La Francia e Venezia appoggiano il partito riformato dei Grigioni. La lotta interna politico-religiosa si espande nella valle Engadina (III 1621), a Bellinzona ed a Lugano.
L’intervento diplomatico di Luigi XIII di Borbone re di Francia porta alla pace di Madrid (25 IV 1621) che stabilisce la restituzione della Valtellina ai Grigioni, ma il trattato non ha seguito.
I grigioni invadono nuovamente la Valtellina (11 X 1621) ma gli 800 uomini (12.000 in altre fonti), privi d'artiglieria, sono respinti dagli 800 difensori di Bornio, si limitano a saccheggiare i dintorni e l’intervento del duca di Feria e di Baldiron con un contingente di Leopoldo arciduca d’Austria dalla valle di Monastero li obbliga ad abbandonare la spedizione (14 X 1621).

Gli Austro-Spagnoli Occupano le Valli dei Grigioni.
Gli spagnoli sono accolti come liberatori ma incendiano Bormio. 10.000 austriaci occupano Coira e la valle Engadina, che subiscono vendette e saccheggi. Rudolf von Planta accompagna gli invasori. Circa 1.500 calvinisti fuggono in Svizzera attraverso il passo innevato di Panixer (XI 1621).

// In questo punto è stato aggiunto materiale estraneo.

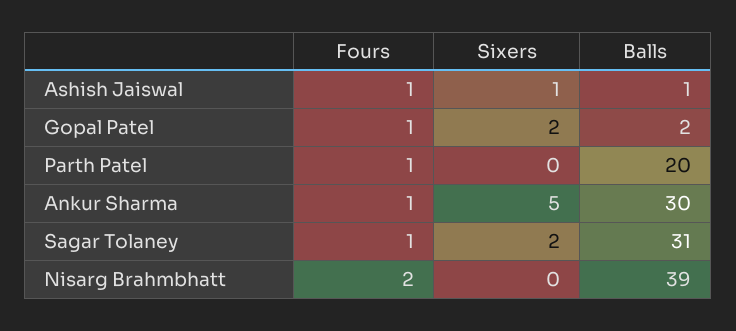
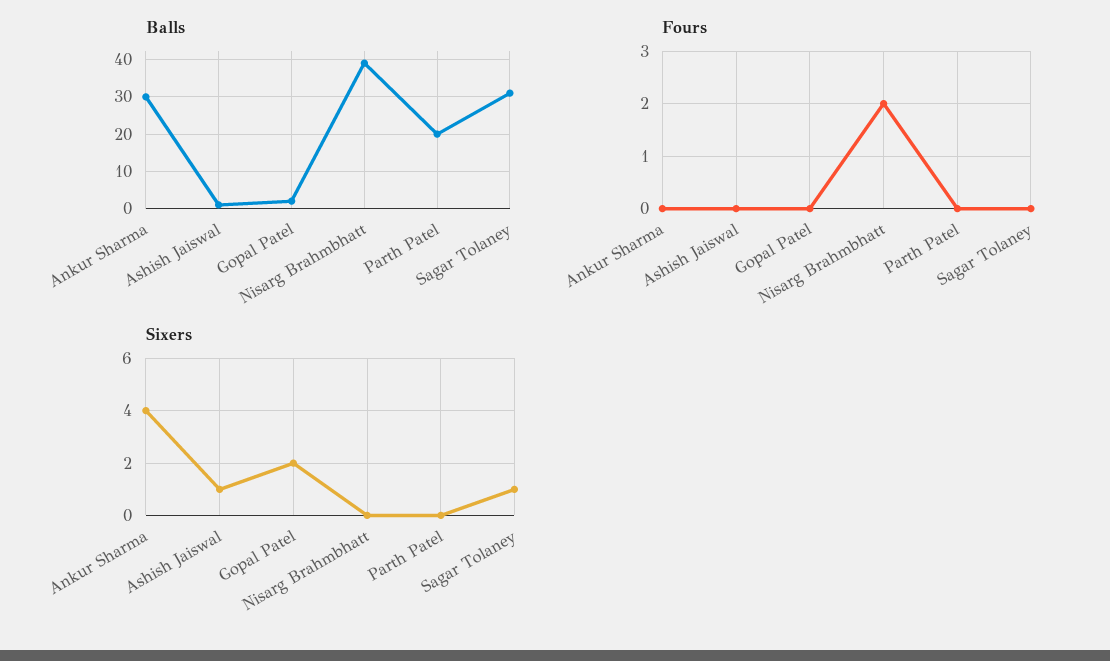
  {
    "Fours": {
-     "Ashish Jaiswal": 1,
+     "Ashish Jaiswal": 0,
-     "Gopal Patel": 1,
+     "Gopal Patel": 0,
-     "Parth Patel": 1,
+     "Parth Patel": 0,
-     "Ankur Sharma": 1,
+     "Ankur Sharma": 0,
-     "Sagar Tolaney": 1,
+     "Sagar Tolaney": 0,
      "Nisarg Brahmbhatt": 2
    },
    "Sixers": {
      "Ashish Jaiswal": 1,
      "Gopal Patel": 2,
      "Parth Patel": 0,
-     "Ankur Sharma": 5,
+     "Ankur Sharma": 4,
-     "Sagar Tolaney": 2,
+     "Sagar Tolaney": 1,
      "Nisarg Brahmbhatt": 0
    },
    "Balls": {
      "Ashish Jaiswal": 1,
      "Gopal Patel": 2,
      "Parth Patel": 20,
      "Ankur Sharma": 30,
      "Sagar Tolaney": 31,
      "Nisarg Brahmbhatt": 39
    }
  }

Il generale Sarbelloni trasporta a Milano una ricchissima stufa intagliata saccheggiata ai Salis.
Con il trattato di Milano (16 I 1622) i grigioni devono cedere all'Austria la valle di Monastero, la bassa Enganina, il Prätigau, Schanfigg, Belfort, accettare la protezione dell'Austria ed in Valtellina quella della Spagna, che lascia un presidio di 4.290 spagnoli ed italiani.
I grigioni proseguono la guerriglia nel Prätigau, armati di grossi martelli. La ribellione si riaccende (24 IV 1622). I grigioni respingono Baldiron a Chur e ne ottengono la resa concedendogli libera ritirata. Anche alcuni riformati della Valtellina insorgono (domenica delle palme) ma sono subito sottomessi dalle truppe della Spagna (8.000 spagnoli ed italiani).
Baldiron e Alvig von Sulz con 10.000 austriaci invadono nuovamente i territori dei Grigioni (VII 1622) e respingono i 2.000 difensori guidati da Rudolf von Salis. Con il trattato di Lindau (IX 1622) i Grigioni devono accettare quanto stabilito dal trattato di Milano ed impegnarsi a non firmare trattati senza il consenso dell'Austria.